▶ _SHORT EXERCISE_: From the rows below, copy each line that contains the string "Style". Case counts.

▶ _EXERCISE INPUTS_:
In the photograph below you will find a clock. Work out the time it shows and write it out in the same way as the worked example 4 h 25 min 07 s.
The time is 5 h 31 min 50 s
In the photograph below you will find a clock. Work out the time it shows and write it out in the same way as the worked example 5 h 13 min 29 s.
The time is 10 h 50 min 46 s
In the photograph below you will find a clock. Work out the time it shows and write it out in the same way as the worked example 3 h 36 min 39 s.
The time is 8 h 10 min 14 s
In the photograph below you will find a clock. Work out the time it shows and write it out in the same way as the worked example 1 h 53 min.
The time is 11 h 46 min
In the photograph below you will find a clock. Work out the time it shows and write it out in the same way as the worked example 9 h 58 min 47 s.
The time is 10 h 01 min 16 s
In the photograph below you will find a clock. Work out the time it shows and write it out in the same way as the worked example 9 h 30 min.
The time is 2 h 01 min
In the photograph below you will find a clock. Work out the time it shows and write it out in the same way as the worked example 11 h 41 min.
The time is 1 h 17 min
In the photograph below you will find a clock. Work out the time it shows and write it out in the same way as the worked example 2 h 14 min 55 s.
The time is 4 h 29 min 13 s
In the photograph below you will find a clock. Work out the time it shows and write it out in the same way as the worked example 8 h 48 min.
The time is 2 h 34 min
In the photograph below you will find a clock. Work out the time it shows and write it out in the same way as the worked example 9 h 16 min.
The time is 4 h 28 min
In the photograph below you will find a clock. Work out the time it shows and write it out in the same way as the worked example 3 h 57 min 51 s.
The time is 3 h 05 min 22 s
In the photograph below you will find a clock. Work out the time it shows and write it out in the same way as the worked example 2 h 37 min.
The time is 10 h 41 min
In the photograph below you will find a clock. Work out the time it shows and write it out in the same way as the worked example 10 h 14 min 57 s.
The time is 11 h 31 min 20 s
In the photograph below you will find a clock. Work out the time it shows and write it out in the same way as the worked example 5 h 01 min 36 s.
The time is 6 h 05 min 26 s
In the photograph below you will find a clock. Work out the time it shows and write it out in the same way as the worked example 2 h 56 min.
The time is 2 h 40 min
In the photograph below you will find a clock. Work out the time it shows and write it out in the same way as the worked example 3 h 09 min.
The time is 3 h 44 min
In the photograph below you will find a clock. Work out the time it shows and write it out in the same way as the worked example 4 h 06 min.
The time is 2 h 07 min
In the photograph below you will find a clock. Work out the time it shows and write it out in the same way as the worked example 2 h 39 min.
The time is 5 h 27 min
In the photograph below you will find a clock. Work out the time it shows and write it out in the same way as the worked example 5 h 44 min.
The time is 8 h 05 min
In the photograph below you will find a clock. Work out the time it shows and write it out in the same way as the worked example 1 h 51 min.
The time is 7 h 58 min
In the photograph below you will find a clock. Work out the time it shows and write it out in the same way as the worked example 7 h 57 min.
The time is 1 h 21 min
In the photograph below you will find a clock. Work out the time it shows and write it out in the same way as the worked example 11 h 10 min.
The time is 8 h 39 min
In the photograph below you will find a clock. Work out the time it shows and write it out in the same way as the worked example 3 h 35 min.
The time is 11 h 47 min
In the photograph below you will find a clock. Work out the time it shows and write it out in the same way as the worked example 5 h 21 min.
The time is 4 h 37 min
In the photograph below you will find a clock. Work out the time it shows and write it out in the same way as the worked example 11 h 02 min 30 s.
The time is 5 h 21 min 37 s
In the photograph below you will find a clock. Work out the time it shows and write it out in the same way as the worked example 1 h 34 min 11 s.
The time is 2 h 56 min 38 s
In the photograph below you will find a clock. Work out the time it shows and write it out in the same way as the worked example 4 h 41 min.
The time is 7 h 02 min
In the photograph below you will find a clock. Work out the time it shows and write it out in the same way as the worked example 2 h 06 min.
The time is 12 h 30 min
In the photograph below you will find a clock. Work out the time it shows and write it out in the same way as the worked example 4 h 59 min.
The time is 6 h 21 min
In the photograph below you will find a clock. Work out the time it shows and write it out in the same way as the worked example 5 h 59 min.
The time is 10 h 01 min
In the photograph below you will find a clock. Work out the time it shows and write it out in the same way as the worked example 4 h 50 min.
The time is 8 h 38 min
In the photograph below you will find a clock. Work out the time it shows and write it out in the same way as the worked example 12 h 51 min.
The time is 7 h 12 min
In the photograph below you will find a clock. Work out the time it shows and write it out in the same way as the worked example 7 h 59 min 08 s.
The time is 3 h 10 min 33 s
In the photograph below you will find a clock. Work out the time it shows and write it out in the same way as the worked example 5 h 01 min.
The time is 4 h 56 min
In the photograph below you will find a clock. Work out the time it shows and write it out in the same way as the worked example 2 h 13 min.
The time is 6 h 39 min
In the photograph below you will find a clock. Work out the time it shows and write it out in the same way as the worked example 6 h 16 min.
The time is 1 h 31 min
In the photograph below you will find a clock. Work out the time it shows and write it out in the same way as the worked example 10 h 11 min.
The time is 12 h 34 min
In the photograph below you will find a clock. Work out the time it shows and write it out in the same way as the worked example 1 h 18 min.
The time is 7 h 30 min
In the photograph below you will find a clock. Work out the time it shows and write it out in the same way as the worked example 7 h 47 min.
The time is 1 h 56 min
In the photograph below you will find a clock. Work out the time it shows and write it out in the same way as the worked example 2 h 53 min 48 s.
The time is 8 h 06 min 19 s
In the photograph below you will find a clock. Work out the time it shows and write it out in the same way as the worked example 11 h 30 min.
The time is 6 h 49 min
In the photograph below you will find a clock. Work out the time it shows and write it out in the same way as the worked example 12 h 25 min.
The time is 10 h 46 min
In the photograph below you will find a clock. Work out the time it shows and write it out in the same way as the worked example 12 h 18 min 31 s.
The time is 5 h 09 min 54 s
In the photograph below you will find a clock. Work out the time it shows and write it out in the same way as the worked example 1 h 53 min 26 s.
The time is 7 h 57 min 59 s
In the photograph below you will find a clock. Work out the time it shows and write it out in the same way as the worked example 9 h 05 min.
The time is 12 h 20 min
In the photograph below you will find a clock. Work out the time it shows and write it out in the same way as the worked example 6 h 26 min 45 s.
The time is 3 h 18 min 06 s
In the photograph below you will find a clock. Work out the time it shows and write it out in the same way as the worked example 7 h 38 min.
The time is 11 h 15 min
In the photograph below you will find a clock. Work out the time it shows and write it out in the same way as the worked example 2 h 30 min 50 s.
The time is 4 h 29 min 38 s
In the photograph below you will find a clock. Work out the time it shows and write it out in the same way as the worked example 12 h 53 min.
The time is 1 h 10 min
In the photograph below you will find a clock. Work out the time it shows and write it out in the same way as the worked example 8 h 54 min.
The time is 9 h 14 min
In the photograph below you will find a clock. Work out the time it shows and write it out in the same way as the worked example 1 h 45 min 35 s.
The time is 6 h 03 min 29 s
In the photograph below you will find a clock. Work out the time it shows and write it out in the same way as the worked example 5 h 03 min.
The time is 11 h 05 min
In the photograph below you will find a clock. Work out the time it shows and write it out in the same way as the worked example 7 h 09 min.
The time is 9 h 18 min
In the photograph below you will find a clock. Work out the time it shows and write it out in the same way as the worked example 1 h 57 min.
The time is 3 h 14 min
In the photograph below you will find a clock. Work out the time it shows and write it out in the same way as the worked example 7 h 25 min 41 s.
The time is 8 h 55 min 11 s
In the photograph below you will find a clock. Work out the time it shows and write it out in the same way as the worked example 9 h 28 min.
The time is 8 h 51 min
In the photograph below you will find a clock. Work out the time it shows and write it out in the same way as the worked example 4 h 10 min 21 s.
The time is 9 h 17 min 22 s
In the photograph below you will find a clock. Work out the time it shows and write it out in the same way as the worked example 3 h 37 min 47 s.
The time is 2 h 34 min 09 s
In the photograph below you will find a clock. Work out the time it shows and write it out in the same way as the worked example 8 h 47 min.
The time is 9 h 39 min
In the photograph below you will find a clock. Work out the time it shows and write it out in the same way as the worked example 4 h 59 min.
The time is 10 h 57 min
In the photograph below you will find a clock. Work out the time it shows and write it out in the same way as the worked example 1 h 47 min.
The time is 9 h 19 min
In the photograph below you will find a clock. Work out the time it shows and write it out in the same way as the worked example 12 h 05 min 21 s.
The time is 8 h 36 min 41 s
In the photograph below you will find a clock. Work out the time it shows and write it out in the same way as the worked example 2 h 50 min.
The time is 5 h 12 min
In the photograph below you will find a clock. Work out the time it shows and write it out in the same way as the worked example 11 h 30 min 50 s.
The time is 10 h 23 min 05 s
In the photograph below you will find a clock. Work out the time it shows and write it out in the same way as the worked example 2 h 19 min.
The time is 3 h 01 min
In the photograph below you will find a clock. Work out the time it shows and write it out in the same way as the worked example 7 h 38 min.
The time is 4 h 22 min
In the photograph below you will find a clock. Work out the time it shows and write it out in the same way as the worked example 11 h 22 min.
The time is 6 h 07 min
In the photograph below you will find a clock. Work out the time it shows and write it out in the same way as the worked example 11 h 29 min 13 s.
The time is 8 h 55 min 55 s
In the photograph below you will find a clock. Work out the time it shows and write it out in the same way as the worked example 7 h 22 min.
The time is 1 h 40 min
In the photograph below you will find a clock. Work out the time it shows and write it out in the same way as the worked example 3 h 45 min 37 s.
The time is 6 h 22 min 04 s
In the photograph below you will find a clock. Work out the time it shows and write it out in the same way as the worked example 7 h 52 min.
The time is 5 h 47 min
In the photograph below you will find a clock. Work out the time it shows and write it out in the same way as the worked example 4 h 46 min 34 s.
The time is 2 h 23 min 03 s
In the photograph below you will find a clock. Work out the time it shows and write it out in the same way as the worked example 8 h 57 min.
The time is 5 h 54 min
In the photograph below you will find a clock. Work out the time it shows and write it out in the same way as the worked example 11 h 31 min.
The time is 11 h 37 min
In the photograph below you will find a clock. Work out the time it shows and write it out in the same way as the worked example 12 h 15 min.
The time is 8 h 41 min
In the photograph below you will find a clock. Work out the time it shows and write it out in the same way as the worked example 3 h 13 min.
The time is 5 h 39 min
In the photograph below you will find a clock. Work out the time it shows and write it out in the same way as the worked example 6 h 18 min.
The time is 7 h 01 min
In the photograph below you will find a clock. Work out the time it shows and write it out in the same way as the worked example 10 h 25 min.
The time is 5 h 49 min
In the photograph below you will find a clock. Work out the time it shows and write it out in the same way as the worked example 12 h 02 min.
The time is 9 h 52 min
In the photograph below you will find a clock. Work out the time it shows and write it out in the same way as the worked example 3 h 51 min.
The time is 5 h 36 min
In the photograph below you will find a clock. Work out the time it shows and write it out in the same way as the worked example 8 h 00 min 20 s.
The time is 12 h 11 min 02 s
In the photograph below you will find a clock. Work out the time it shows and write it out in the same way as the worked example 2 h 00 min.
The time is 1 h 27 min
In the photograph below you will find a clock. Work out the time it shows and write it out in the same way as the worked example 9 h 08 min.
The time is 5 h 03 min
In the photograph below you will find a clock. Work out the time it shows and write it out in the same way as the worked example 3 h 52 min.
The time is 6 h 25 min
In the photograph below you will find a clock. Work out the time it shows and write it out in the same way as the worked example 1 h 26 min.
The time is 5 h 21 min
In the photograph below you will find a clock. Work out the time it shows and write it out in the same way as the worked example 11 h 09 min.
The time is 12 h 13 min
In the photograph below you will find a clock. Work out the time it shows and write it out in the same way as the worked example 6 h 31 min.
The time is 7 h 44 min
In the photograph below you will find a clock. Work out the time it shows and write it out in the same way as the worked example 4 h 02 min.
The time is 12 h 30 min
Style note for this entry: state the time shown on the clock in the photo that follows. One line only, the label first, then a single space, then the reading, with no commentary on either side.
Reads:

▶ _RIGHT ANSWER_:
Style note for this entry: state the time shown on the clock in the photo that follows. One line only, the label first, then a single space, then the reading, with no commentary on either side.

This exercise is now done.